## [Directions]
Count the lines of the items below that contain the string "internal". Give only the number.

## [Source data]
• • • •
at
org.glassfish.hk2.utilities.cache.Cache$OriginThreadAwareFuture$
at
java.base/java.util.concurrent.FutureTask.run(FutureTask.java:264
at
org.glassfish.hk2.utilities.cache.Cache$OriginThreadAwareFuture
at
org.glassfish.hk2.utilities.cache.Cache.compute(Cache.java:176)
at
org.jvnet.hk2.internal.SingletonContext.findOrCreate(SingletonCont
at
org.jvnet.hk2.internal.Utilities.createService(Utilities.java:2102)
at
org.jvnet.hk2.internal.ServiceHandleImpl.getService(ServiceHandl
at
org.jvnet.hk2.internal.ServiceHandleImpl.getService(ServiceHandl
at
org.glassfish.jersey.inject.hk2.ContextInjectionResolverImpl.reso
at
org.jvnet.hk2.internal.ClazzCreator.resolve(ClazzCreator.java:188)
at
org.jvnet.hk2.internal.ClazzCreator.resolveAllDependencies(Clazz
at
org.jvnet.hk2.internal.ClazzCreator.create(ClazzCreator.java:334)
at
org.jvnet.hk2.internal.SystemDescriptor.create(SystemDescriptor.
• • • •
## [Answer box]
8